By Bill Hudson

MINNEAPOLIS (WCCO) — It’s hard to face the realities of the calendar and know that summertime is quickly slipping away. It’s why Tavarris Stewart and his daughter Jaylin, are getting in another bike ride.

“It feels great, feels great to get out here and enjoy the weather even though it’s raining. You’ve got to take advantage while you can,” Stewart said.

But now comes that ever faithful foreteller of winter weather, the Old Farmer’s Almanac telling us to brace for a bad one. The journal is predicting a particularly harsh winter for the Midwest in general.

“I guess we’ll just have to find ways to keep busy, that’s what we always do,” Margie Snyder said.

Looks like Snyder and everyone else will be busy shoveling. According to the Old Farmer’s Almanac, the 2019-20 winter forecast expects the Midwest to get a “parade of snowstorms.”

“Part of the problem is they have a secret formula and I guess I don’t know what that is,” chuckles assistant state climatologist, Pete Boulay.

Boulay is responsible for measuring each snowfall outside his University of Minnesota office and he admits he’s a bit skeptical in the magazine’s long term outlook.

“If you make a forecast and it includes the region from Montana to Michigan, Colorado to Missouri and you say it will be winter somewhere in there, they’ll be right,” Boulay said.

The magazine is predicting no fewer than seven major snowstorms across the country. And it claims an accuracy rate of 85.5%.

“I like to play in it, but I don’t like being cold in it,” Jaylin Snyder said.

As if that snow prediction isn’t bad enough, the Old Farmer’s Almanac expects those conditions to last well into next spring, making it feel like, once again, a never-ending winter.

“This could feel like the never-ending winter, particularly in the Midwest and east to the Ohio Valley and Appalachians, where wintery weather will last well into March and even through the first days of spring,” Almanac editor Janice Stillman said.

According to the Farmers’ Almanac, the heartland can expect below-average temperatures this winter, as can the Pacific coast.

“The cold will continue through Valentine’s Day—providing the perfect excuse to stay indoors and snuggle! But be warned: Winter will not be over yet!” the Almanac claims.

For the folks who track our state’s climatological data, there is a healthy bit of skepticism. NOAA’s climate prediction center points to a “neutral” position on cold and snow.
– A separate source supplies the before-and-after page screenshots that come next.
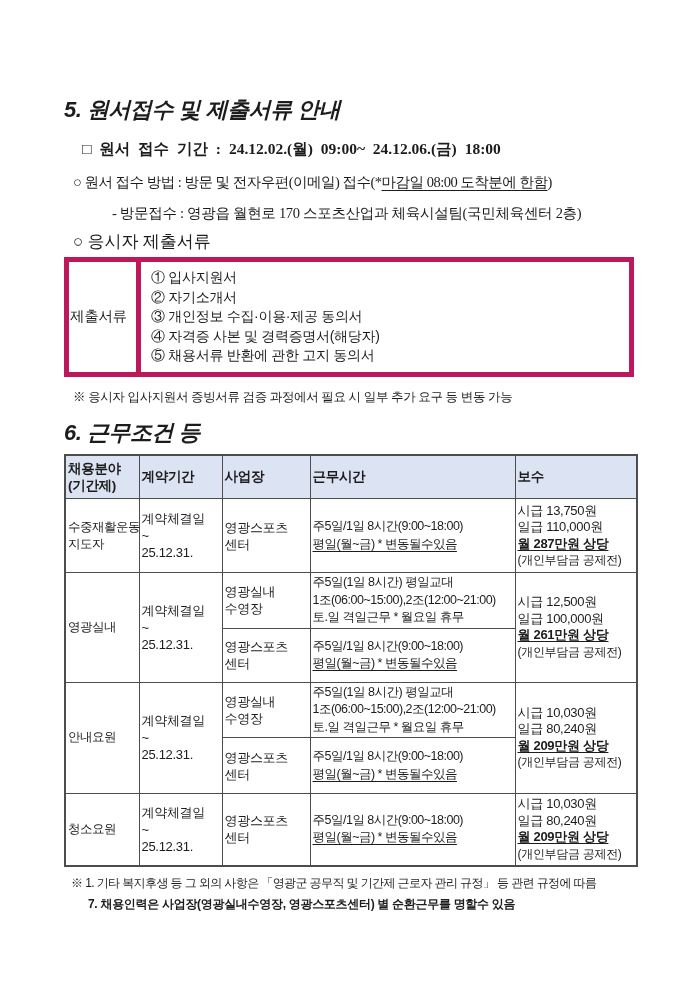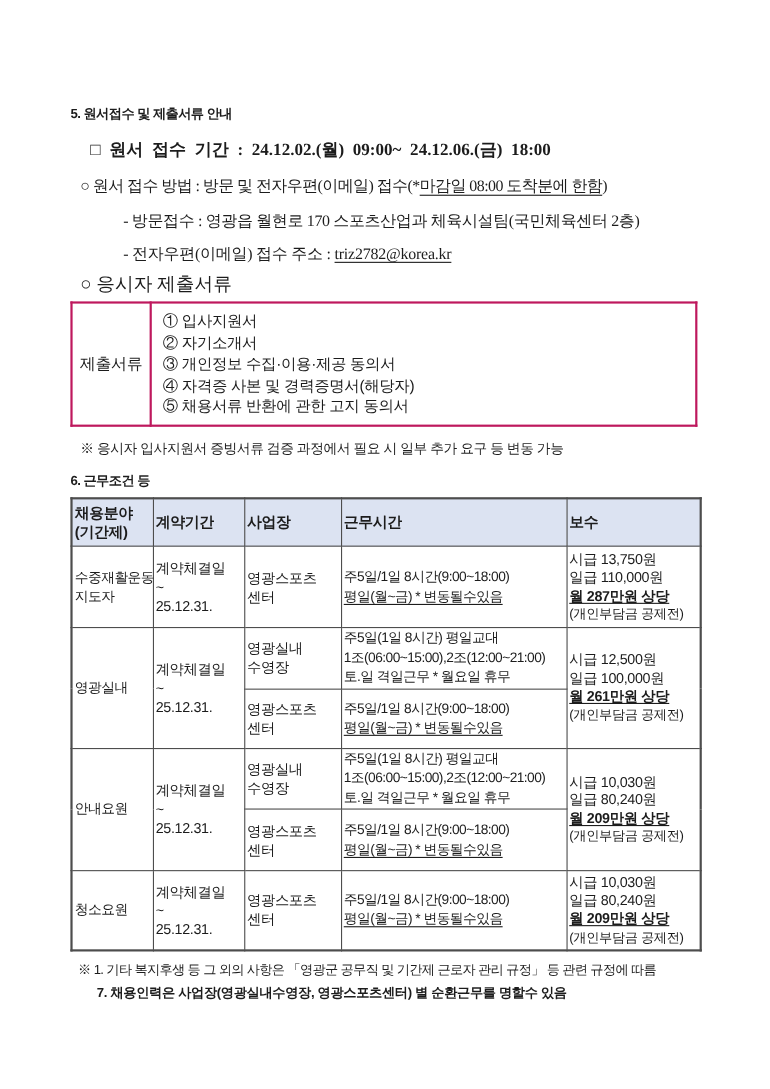"5. 원서접수 및 제출서류 안내" .h-title { font-size: 12px -> 22px; font-style: none -> italic }
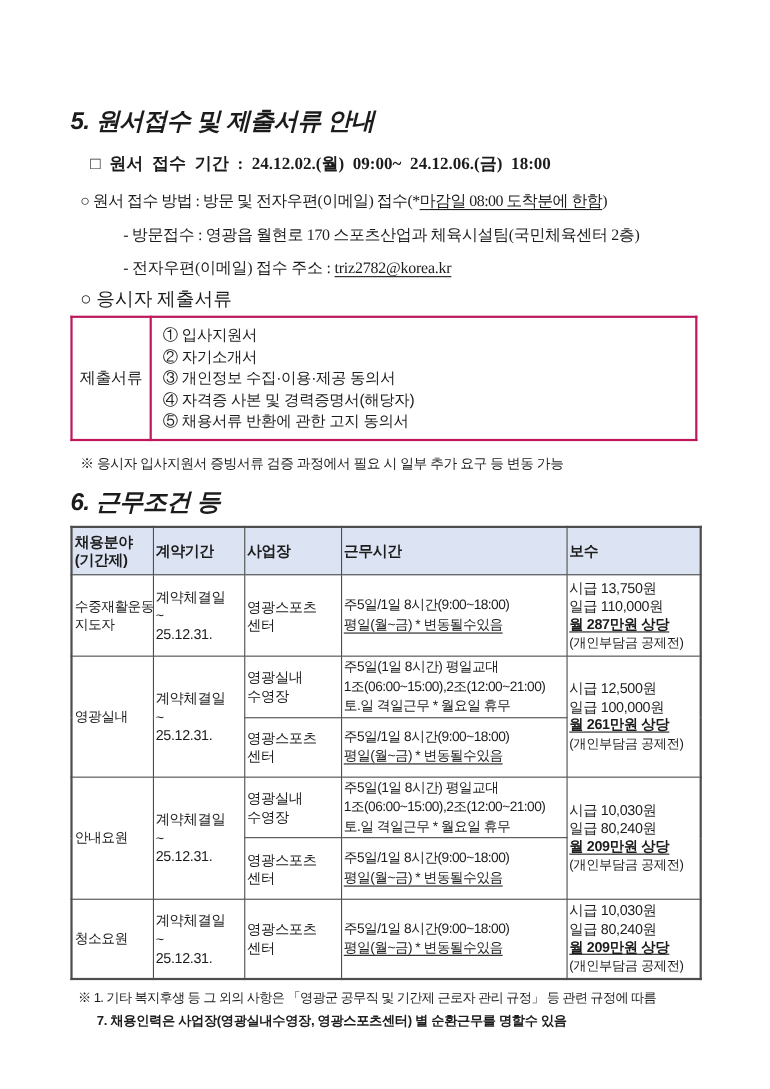"- 전자우편(이메일) 접수 주소 :" div.line-email { html: <div> <span>- 전자우편(이메일) 접수 주소 : </span><span>triz2782@korea.kr</span> </div> -> none }
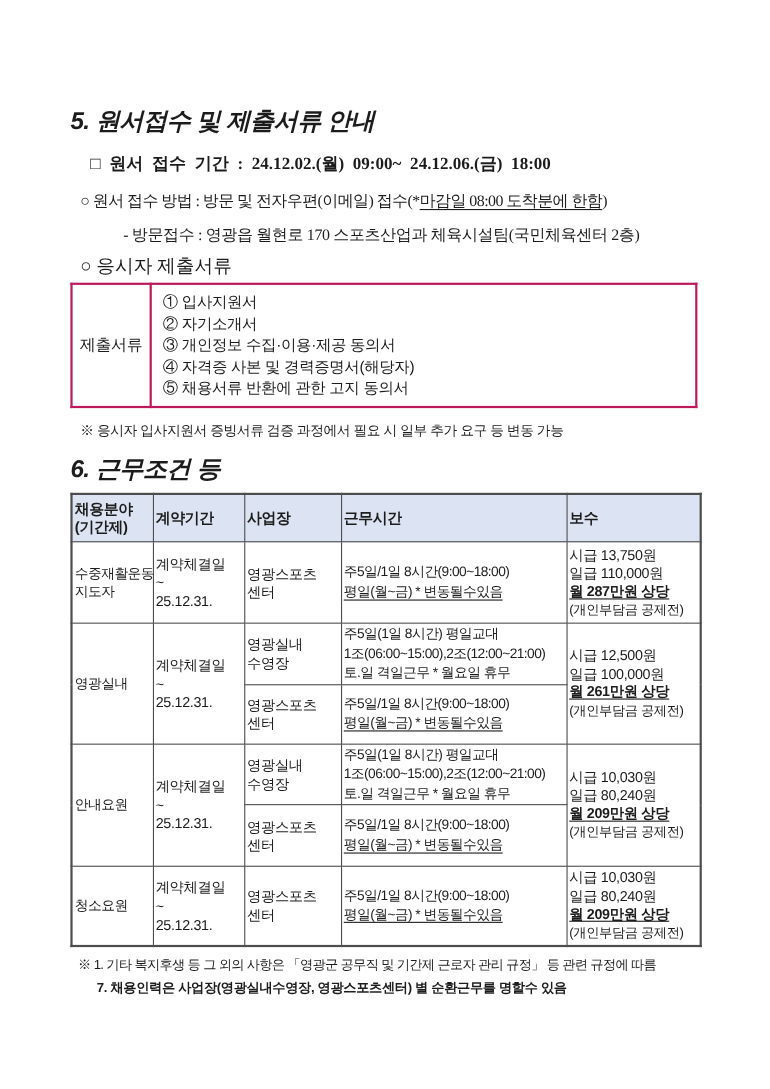"① 입사지원서" .docs-table td { border: 2px solid #be185d -> 5px solid #be185d }
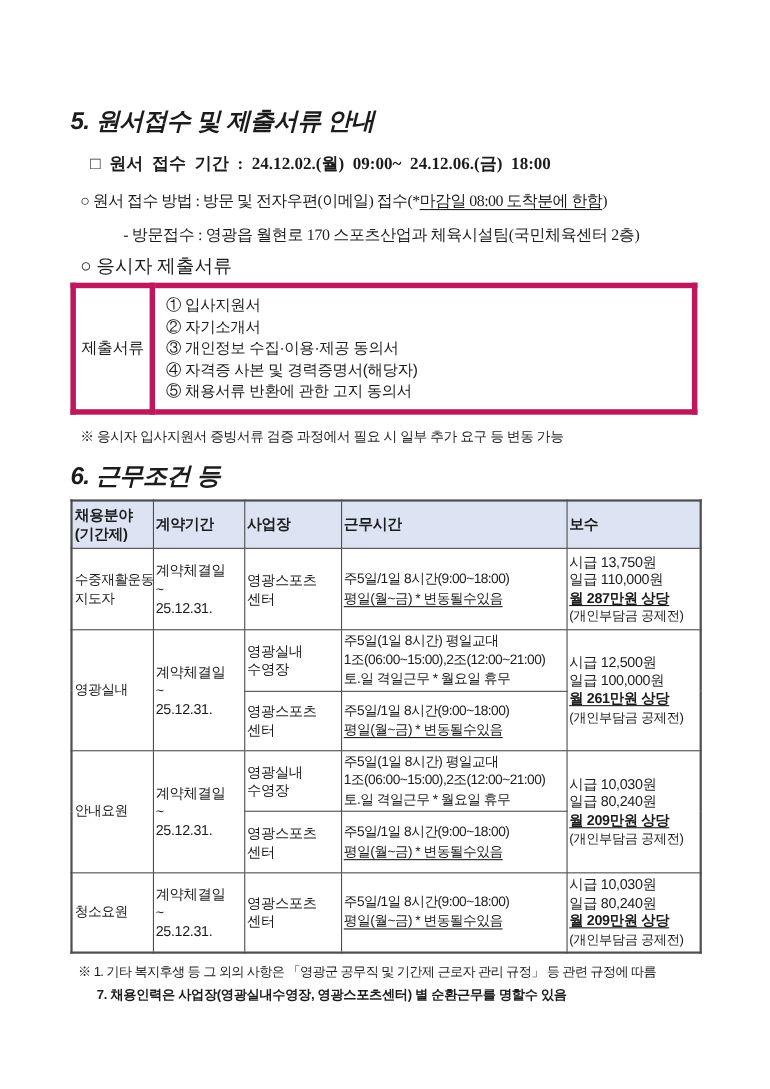"제출서류" .docs-label { text-align: center -> left }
“It just goes to show you anything can happen in winter, and in the Farmers Almanac they can have it right both ways. You could have said last winter was almost a non-winter into the middle of January. Then we had as much winter as you could pack into a two-month period after that,” Boulay said.

If there is any consolation in this, remember last year’s prediction was for a warmer and drier winter across Minnesota. In fact, we had one of our snowiest, with blasts lasting well into April.